A Genealogia da moral

Branca de Neve, Portugal, 2000


Robert Walser morto no começo de Branca de Neve de João César Monteiro

As primeiras imagens do filme nos apresentam um desenho em tons pastéis, uma ilustração de um conto de fadas. Por sobre ele passam os créditos iniciais do filme, com uma música clássica ao fundo. Toda a idéia que se poderia fazer de um filme intitulado Branca de Neve: o ideal de beleza harmônica, sem arestas, um deleite aos olhos. Para ser exato: a marca da perfeição, da honradez e do "caminho certo". A arte que julga o bem e o mal. Tudo deveria transcorrer assim, com belos gestos, belos comportamentos, belos exemplos para dar ao mundo. Toda aquela beleza dos fins-de-semana, aqueles sorrisos prefabricados da vida social... tudo isso estava para acontecer, não fosse a presença inequívoca de João César Monteiro, esse Midas ao contrário. É só os créditos acabarem que aparecem umas imagens equisitas. Uma dessas você vê aí em cima. Um sujeito morto, com muita neve em torno dele. Depois do filme, perceberemos que é Robert Walser, escritor suíço que escreveu de fato o poema da Branca de Neve que o João César Monteiro resolveu filmar. Logo ele, que gostava da Branca de Neve, foi morrer na neve! Mas as imagens de seu corpo morto não duram muito. Logo a tela é inundada por um preto esquisito, um preto que permanecerá ao longo dos 75 minutos de filme, sendo apenas intercalado nos momentos de calmaria por imagens do céu, ao som de música atonal, nada "harmônica". Pra ser sincero, em uma vez vemos imagens de uma escada, provavelmente de um belo castelo. E só.
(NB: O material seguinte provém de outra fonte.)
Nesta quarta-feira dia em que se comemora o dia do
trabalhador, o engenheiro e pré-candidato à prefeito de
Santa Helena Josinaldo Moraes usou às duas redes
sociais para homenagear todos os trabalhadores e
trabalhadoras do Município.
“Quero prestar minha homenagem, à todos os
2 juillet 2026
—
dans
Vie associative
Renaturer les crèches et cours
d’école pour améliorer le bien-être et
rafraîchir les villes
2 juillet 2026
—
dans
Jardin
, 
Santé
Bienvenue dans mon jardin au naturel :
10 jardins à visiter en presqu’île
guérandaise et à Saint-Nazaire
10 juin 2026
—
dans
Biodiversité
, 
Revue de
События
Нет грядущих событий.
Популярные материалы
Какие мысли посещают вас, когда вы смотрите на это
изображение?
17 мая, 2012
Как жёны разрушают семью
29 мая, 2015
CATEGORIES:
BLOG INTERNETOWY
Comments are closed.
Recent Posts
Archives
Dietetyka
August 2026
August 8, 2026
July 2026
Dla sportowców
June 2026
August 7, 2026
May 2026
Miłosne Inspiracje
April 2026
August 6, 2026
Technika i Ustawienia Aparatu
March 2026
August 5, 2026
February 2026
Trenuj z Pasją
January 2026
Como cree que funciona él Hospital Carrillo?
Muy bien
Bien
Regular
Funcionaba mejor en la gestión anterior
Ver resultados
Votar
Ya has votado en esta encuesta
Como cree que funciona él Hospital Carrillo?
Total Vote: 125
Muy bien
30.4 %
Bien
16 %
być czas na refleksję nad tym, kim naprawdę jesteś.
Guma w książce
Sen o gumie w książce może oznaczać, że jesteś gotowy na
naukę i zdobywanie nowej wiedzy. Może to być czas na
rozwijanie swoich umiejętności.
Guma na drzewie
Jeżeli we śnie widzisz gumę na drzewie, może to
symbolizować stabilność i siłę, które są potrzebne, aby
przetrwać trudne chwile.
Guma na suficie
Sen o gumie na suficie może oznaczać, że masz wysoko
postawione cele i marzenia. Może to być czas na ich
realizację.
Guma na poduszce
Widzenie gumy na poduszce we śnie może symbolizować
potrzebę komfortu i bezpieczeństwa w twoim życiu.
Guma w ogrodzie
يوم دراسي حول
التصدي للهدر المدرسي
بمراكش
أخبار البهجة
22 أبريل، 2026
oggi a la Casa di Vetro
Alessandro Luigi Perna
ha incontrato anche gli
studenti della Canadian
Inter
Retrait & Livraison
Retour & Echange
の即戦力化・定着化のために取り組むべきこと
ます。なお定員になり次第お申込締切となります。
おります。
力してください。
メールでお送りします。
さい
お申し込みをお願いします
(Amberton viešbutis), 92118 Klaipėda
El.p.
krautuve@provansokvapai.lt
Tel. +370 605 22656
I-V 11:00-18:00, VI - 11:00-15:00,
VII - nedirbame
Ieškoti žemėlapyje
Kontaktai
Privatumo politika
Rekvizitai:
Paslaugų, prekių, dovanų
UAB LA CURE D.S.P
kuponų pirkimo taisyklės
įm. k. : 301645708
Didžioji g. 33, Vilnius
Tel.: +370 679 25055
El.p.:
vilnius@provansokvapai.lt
Bom, deu pra perceber que tudo mudou, que o espectro já não é mais o mesmo. João César Monteiro não é o herói das falsidades ou do bom convívio social. Não é o homem dos tapinhas nas costas e dos elogios desmesurados. Ele não parece com os sorrisos de um domingo ensolarado, mas sim com o sorriso sádico de uma terça-feira à meia-noite (e observe que terça-feira é o dia de Marte, o deus da guerra: "mardi" em francês, "martes" em espanhol, "tuesday" [Tiw's day] em inglês). O mundo da correção e das harmonias eternas foi embora. Resta-nos agora apenas um mundo estranho, um mundo com o qual não estamos muito acostumados. Saímos do mundo da culpabilidade e entramos no mundo da inocência. Toda a tentativa de Branca de Neve é fazer o relato dos irmãos Grimm sair da esfera maliciosa do maniqueísmo e fazê-lo entrar em um mundo da potência: bons são os atos que aumentam a potência, maus são os atos que abaixam a potência. No filme de João César Monteiro, os cinco personagens principais do relato voltam à cena para novamente começar uma oposição: o príncipe deseja se juntar à Branca de Neve contra as maldades do caçador e da madrasta. Só que a madrasta e o caçador não desejam ser colocados como malvados. E até a moça recusa para si essa oposição!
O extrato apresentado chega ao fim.